- Task statement -
Below is a listing from which only part is wanted; return exactly the lines from the one with "متریال چین درجه یک مونتاژ دنیای حرارت" up to and including the one with "آلیاژ پلاتین رادیوم".

- Data -

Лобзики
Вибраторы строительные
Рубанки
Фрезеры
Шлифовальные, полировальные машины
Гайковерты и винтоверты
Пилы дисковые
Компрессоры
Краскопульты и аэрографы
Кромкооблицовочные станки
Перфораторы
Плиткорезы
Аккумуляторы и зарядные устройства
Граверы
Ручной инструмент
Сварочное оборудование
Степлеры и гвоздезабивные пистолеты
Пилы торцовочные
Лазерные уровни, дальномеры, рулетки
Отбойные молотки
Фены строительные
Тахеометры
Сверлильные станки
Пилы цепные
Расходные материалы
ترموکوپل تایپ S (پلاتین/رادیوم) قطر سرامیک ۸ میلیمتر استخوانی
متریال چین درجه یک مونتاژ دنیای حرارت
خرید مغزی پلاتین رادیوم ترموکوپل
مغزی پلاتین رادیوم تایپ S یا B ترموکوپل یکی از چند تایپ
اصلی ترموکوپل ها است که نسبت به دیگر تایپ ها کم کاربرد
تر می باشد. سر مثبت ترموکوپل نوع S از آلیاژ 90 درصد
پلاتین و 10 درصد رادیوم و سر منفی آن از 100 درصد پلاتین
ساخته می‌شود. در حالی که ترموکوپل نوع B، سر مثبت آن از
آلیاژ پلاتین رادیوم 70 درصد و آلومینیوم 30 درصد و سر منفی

---

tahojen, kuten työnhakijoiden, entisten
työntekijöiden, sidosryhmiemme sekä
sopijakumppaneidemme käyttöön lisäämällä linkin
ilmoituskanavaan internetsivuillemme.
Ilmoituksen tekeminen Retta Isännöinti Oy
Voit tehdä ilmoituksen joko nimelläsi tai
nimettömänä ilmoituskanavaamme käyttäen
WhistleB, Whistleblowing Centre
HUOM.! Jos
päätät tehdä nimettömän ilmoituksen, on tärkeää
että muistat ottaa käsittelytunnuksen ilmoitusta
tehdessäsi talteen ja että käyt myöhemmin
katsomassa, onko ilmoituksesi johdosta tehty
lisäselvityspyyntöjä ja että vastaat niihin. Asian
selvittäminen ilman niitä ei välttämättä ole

- Response -
متریال چین درجه یک مونتاژ دنیای حرارت
خرید مغزی پلاتین رادیوم ترموکوپل
مغزی پلاتین رادیوم تایپ S یا B ترموکوپل یکی از چند تایپ
اصلی ترموکوپل ها است که نسبت به دیگر تایپ ها کم کاربرد
تر می باشد. سر مثبت ترموکوپل نوع S از آلیاژ 90 درصد
پلاتین و 10 درصد رادیوم و سر منفی آن از 100 درصد پلاتین
ساخته می‌شود. در حالی که ترموکوپل نوع B، سر مثبت آن از
آلیاژ پلاتین رادیوم 70 درصد و آلومینیوم 30 درصد و سر منفی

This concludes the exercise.